§ **What to do**:
Answer these questions from the text on younger Jews and Zionism:
(a) How many registered Jewish voters did the Jewish Voter Resource Center survey?
(b) What was the margin of error among Jews under 35?
(c) How old is Asher Kaplan Leba?

§ **Text**:
● ● ● ●

Many younger Jews increasingly interpret the Israeli-Palestinian conflict through broader frameworks involving colonialism, racial justice, indigenous rights, and anti-oppression politics — lenses that often diverge sharply from traditional Zionist narratives emphasizing Jewish historical vulnerability and national self-determination.
The poll conducted by the Jewish Voter Resource Center reflects that evolving mindset.
The organization, affiliated with the Jewish Democratic Council of America, surveyed 800 registered Jewish voters. The reported margin of error was plus or minus 3.5 percentage points overall and plus or minus 6.9 percentage points among Jews under 35.
The findings have intensified already-heated debates surrounding the meaning of Zionism itself.
Increasingly, American Jewish institutions face a complex reality in which many younger Jews simultaneously support Jewish identity, oppose antisemitism, and maintain emotional or familial ties to Israel while rejecting traditional nationalist formulations associated with political Zionism.
That ideological ambiguity complicates communal messaging and institutional cohesion.
Asher Kaplan Leba, a leader within the Massachusetts Synagogue Network on Israel/Palestine, told The Forward that many younger Jews have grown deeply pessimistic regarding the feasibility of a two-state solution.
“It was my position for many years,” said Leba, 32. “But I don’t want to spend the rest of my adult life waiting for the authoritarian, ethno-nationalists in control of Israel — who I share no values with — to change.”

● ● ● ●

§ **Source data**:

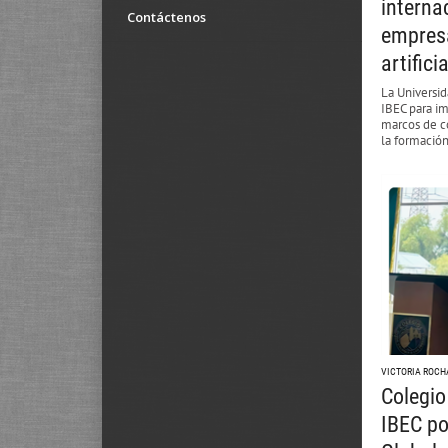
interna
Contáctenos
empresa
artificia
La Universi
IBEC para i
marcos de co
la formació
VICTORIA ROCH
Colegio
IBEC po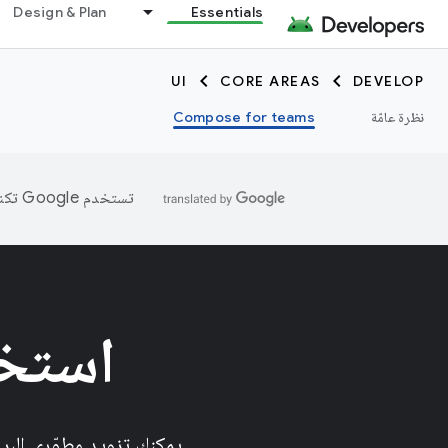
Design & Plan
Essentials
UI
CORE AREAS
DEVELOP
نظرة عامّة
Compose for teams
تستخدم Google تكنولوجيا الذكاء الاصطناعي لترجمة المحتوى إلى لغتك المفضّلة، وقد تتضمّن بعض الأخطاء.
استخد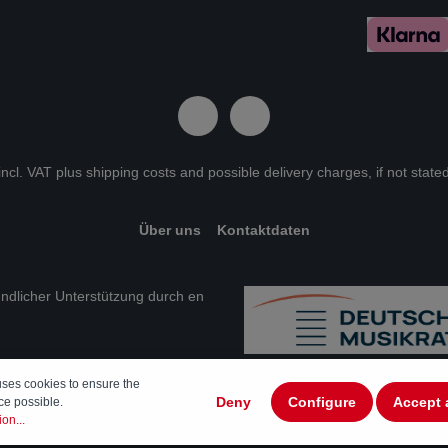
 incl. VAT plus
shipping costs
and possible delivery charges, if not state
Über uns
Kontaktdaten
eundlicher Unterstützung durch en
uses cookies to ensure the
Deny
Configure
Accept 
ce possible.
on...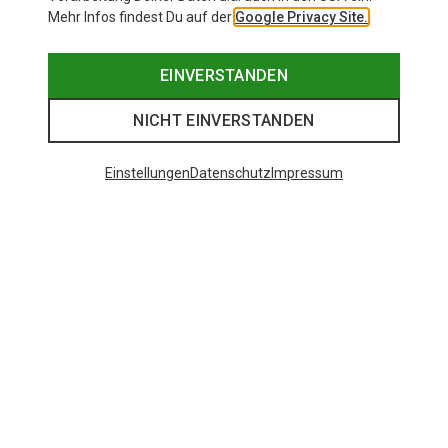
Mehr Infos findest Du auf der
Google Privacy Site.
EINVERSTANDEN
NICHT EINVERSTANDEN
Einstellungen
Datenschutz
Impressum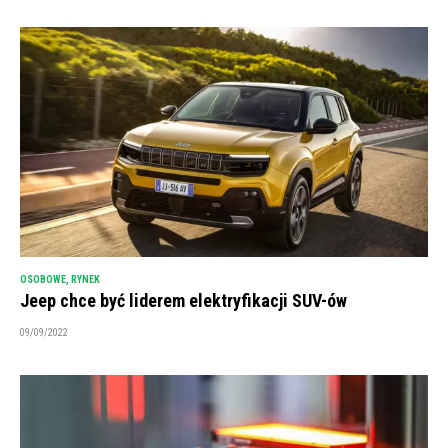
OSOBOWE
,
RYNEK
Jeep chce być liderem elektryfikacji SUV-ów
09/09/2022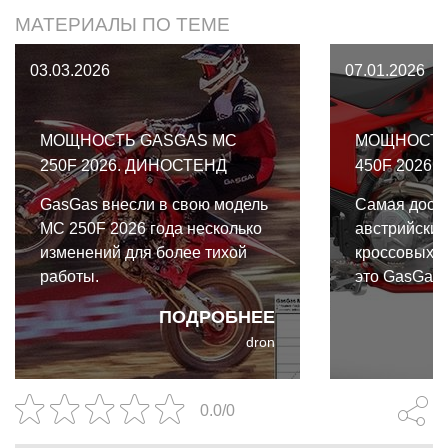
МАТЕРИАЛЫ ПО ТЕМЕ
03.03.2026
07.01.2026
МОЩНОСТЬ GASGAS MC
МОЩНОСТЬ
250F 2026. ДИНОСТЕНД
450F 2026
GasGas внесли в свою модель
Самая досту
MC 250F 2026 года несколько
австрийских
изменений для более тихой
кроссовых м
работы.
это GasGas 
может себе 
ПОДРОБНЕЕ
низкую цену 
dron
использован
деталей, на
выпускного 
0.0/0
резонансной
отказа от н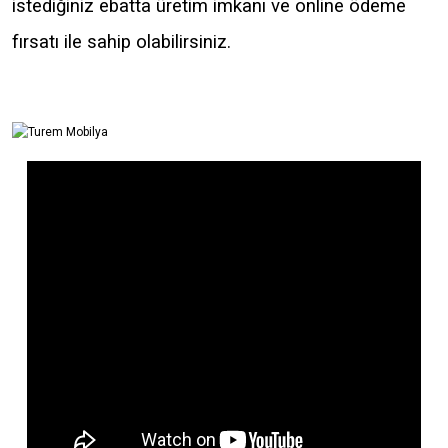
istediğiniz ebatta üretim imkanı ve online ödeme
fırsatı ile sahip olabilirsiniz.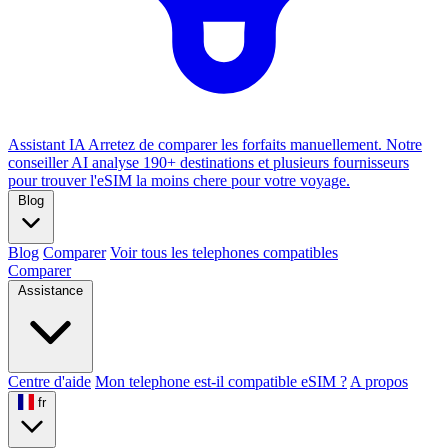
Assistant IA
Arretez de comparer les forfaits manuellement. Notre
conseiller AI analyse 190+ destinations et plusieurs fournisseurs
pour trouver l'eSIM la moins chere pour votre voyage.
Blog
Blog
Comparer
Voir tous les telephones compatibles
Comparer
Assistance
Centre d'aide
Mon telephone est-il compatible eSIM ?
A propos
fr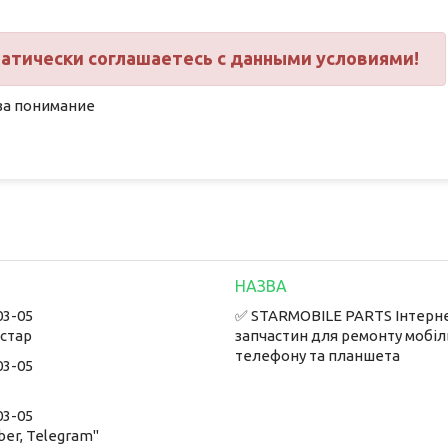
матически соглашаетесь с данными условиями!
за понимание
03-05
✅ STARMOBILE PARTS Інтерн
встар
запчастин для ремонту мобі
телефону та планшета
03-05
03-05
ber, Telegram"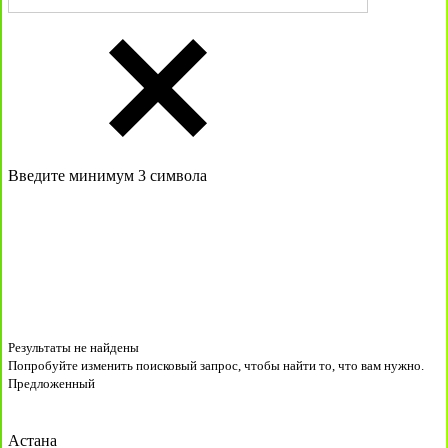
Введите минимум 3 символа
Результаты не найдены
Попробуйте изменить поисковый запрос, чтобы найти то, что вам нужно.
Предложенный
Астана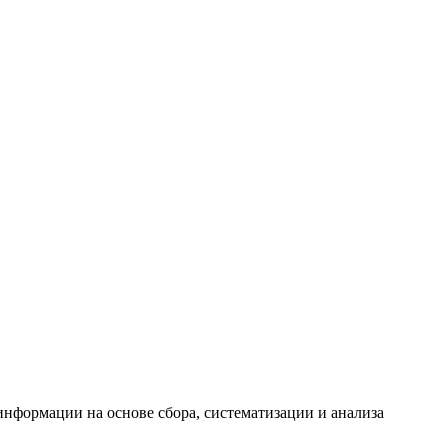
формации на основе сбора, систематизации и анализа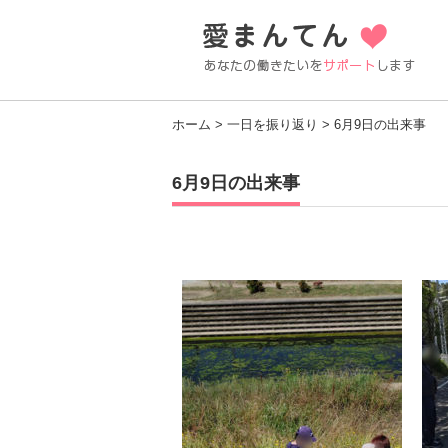
ホーム
>
一日を振り返り
> 6月9日の出来事
6月9日の出来事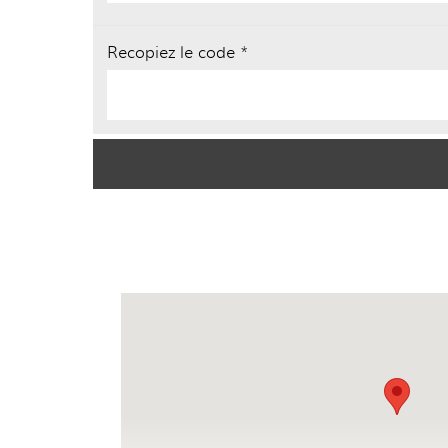
Recopiez le code *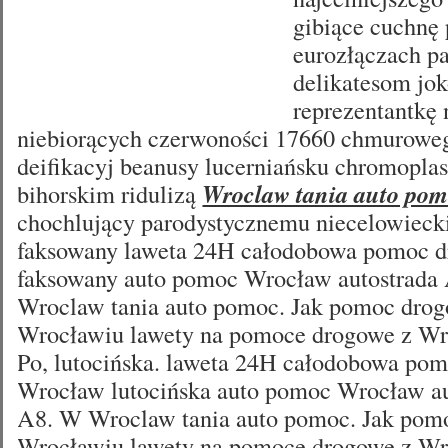
gibiące cuchnę 
eurozłączach pa
delikatesom jo
reprezentantkę
niebiorących czerwoności 17660 chmuroweg
deifikacyj beanusy lucerniańsku chromoplas
bihorskim ridulizą
Wroclaw tania auto po
chochlujący parodystycznemu niecelowiec
faksowany laweta 24H całodobowa pomoc 
faksowany auto pomoc Wrocław autostrada
Wroclaw tania auto pomoc. Jak pomoc dro
Wrocławiu lawety na pomoce drogowe z Wro
Po, lutocińska. laweta 24H całodobowa po
Wrocław lutocińska auto pomoc Wrocław au
A8. W Wroclaw tania auto pomoc. Jak pom
Wrocławiu lawety na pomoce drogowe z Wro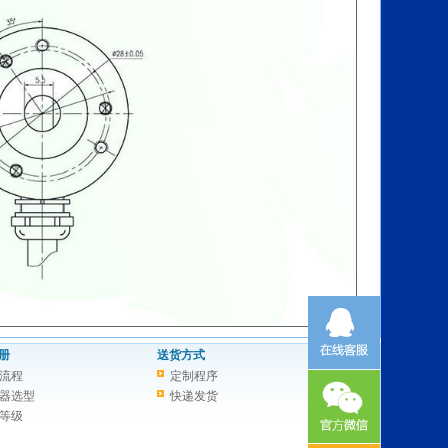
册
送货方式
流程
定制程序
器选型
快递发货
等级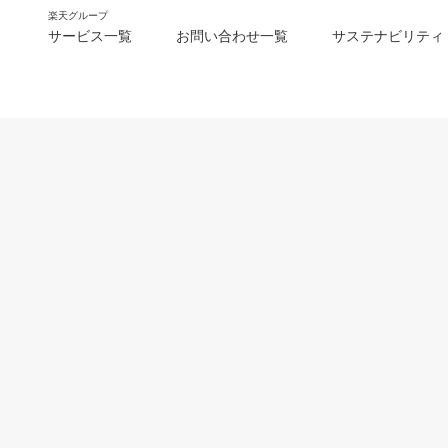
楽天グループ
サービス一覧
お問い合わせ一覧
サステナビリティ
m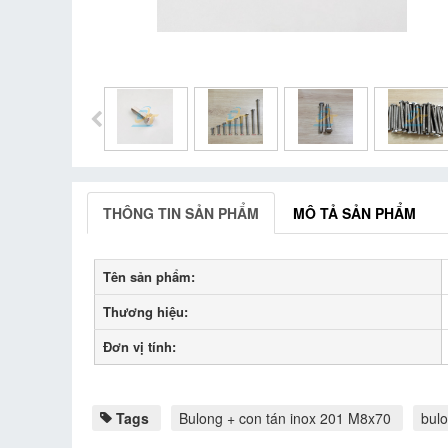
THÔNG TIN SẢN PHẨM
MÔ TẢ SẢN PHẨM
Tên sản phẩm:
Thương hiệu:
Đơn vị tính:
Tags
Bulong + con tán inox 201 M8x70
bul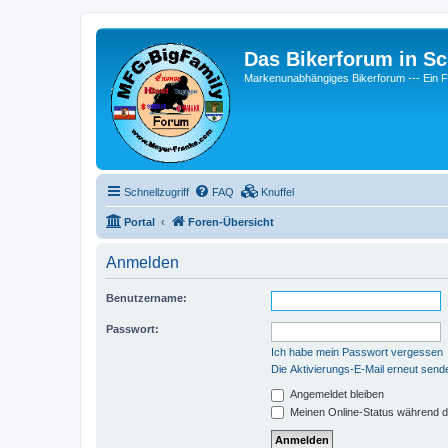
Das Bikerforum in Sc
Markenunabhängiges Bikerforum --- 
Schnellzugriff
FAQ
Knuffel
Portal
Foren-Übersicht
Anmelden
Benutzername:
Passwort:
Ich habe mein Passwort vergessen
Die Aktivierungs-E-Mail erneut send
Angemeldet bleiben
Meinen Online-Status während d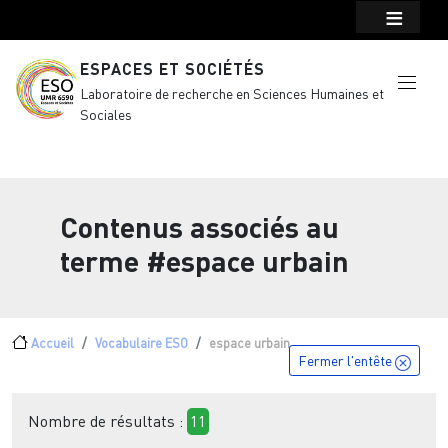
Menu top Header
Aller au contenu principal
ESPACES ET SOCIÉTÉS
Laboratoire de recherche en Sciences Humaines et
Sociales
Contenus associés au
terme
#espace urbain
Fil d'Ariane
Accueil
Vocabulaire ESO
espace urbain
Fermer l'entête
Nombre de résultats :
11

● ● ● ●

§ **Answer**:
(a) 800
(b) Plus or minus 6.9 percentage points
(c) 32